Products: digicam and printer
Prices: €870 and €220 respectively
Japanese electronics companies are famous for cramming lots of technology into small devices and the Powershot G6 from Canon follows in this distinguished tradition.
Japanese electronics companies are famous for cramming lots of technology into small devices and the Powershot G6 from Canon (pictured) follows in this distinguished tradition. This new digicam is loaded with features but at the same time avoids being a weighty monster that is (literally) a pain to carry around.
The G6 is the successor to the popular G5 model. The two don’t look dissimilar except that the G6 is finished in silver instead of black. Inside, the main point of difference is the MP rating, which has risen from 5.0 to a whopping 7.1. Quite what the average hobbyist would need a 7.1MP camera for is unclear unless they are in the habit of having their images blown up to billboard size but, in the MP wars, size is everything and Canon now has two cameras that can boast the 7MP rating (the S70 is the other one). Canon claims some real improvements for the G6 over the G5, including 55pc faster autofocus, 30pc faster start up and 10pc smaller body.
In handling terms, the machine feels extremely solid, a little heavy even. The barrel grip fits snugly in the right hand. On the topside of the grip are the shutter button and the main dial, the latter designed as a quick and easy way to select certain menus and display images. Further back is a display panel — effectively a dashboard for what’s going on in the camera, from the remaining image capacity to battery level. Just behind this to the right is the on/off lever/button. Unusually, there is only an off button; the camera is turned on by turning a tiny lever clockwise for playback and anticlockwise for shooting modes — a design feature that will please some but possibly irritate others. On the back of the camera, the most notable feature is the two-inch LCD monitor that flips open in camcorder fashion and can tilt, twist and swivel on its mounting. While this is useful when shooting movie clips, it means having to flip open the monitor every time you want to shoot still images (unless you’re shooting using the viewfinder only). Again, this will not be to everyone’s liking.
The G6 works on rechargeable batteries only and comes with a Canon BP-511A battery plus external charger. Canon claims that this will be enough to shoot 300 images when using the LCD monitor or three times that number if not using it. The camera comes with a 32MB Compact Flash memory card, which is enough to be getting on with but would need to be upgraded if a lot of shooting is done at higher-quality settings.
Stylish and well engineered, the G6 looks and feels like a serious workhorse for the demanding hobbyist. While hardly svelte, it is as compact as could be hoped for given its innumerable features. Overall, despite the couple of quibbles alluded to above, the G6 represents another impressive digicam from the Canon stable.

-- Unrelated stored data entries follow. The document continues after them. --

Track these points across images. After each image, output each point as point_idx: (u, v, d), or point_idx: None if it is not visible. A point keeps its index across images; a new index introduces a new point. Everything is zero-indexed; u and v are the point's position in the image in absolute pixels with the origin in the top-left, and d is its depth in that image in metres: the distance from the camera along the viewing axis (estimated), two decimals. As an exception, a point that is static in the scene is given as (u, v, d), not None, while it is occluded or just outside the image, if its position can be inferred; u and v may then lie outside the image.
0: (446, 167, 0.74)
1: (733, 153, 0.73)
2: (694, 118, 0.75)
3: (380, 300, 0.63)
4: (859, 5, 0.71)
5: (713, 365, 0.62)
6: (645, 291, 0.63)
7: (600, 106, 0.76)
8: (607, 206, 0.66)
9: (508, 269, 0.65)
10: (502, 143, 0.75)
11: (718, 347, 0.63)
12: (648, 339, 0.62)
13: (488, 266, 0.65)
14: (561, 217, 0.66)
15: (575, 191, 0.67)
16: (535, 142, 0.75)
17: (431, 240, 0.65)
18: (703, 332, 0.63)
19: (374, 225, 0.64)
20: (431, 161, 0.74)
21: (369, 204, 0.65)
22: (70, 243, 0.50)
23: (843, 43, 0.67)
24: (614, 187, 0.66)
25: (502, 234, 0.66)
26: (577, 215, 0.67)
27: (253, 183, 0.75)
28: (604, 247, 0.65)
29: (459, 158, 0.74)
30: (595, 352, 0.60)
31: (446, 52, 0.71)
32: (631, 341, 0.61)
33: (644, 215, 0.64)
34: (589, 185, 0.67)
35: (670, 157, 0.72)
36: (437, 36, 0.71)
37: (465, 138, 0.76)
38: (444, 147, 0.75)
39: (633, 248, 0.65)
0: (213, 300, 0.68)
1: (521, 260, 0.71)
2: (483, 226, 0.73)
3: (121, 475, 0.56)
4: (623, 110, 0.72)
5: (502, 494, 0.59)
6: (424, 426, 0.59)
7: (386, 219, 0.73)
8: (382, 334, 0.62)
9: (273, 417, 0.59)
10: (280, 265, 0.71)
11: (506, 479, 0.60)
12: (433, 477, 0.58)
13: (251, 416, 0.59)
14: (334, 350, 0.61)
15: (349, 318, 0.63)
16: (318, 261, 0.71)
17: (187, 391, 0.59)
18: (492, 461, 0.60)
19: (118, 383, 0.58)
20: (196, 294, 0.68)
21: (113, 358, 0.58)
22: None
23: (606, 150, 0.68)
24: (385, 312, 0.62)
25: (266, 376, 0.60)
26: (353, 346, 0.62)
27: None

Now on to the companion product for this review: the Canon Selphy CP500 photo printer. Although the cost case is still unproven, the convenience and flexibility of printing photos at home are driving demand for photo printers such as this through the roof. The Selphy range, which includes three other devices, is notable for its stylish design. With its eye-catching metallic finish and smooth lines, the CP500 does not disappoint in this department. Setting up the machine is just a little tricky however. This is because paper is fed into the machine via a tray attached to a side of the machine. The alternative — and to be honest more straightforward option — is a trayless top-loading system, although these printers tend to be bulkier. And therein lies the trade off.
The printer offers a choice of print sizes, from postcard format (100x148mm) to credit card size right down to mini stickers for the kids. An optional second tray will allow you to print out in wide format (100x200mm). The machine can print from camera or PC and contains the useful PictBridge function that allows direct printing from the G6 or other compatible cameras. The device builds up an image in individual colour layers, meaning it needs four run-throughs to complete a print. A single print takes about one minute — not bad but not super fast either. Apart from this, the machine is quite noisy — which is probably okay in an office environment but at home its high-pitched whine could be distracting to other family members watching TV or whatever. The quality of the prints was very acceptable — sharp and with good colour reproduction.
Summing up the advantages, the Selphy is small, light and easy on the eye. Overall, however, it seemed a bit too rough and ready and its performance did not quite live up to its killer looks.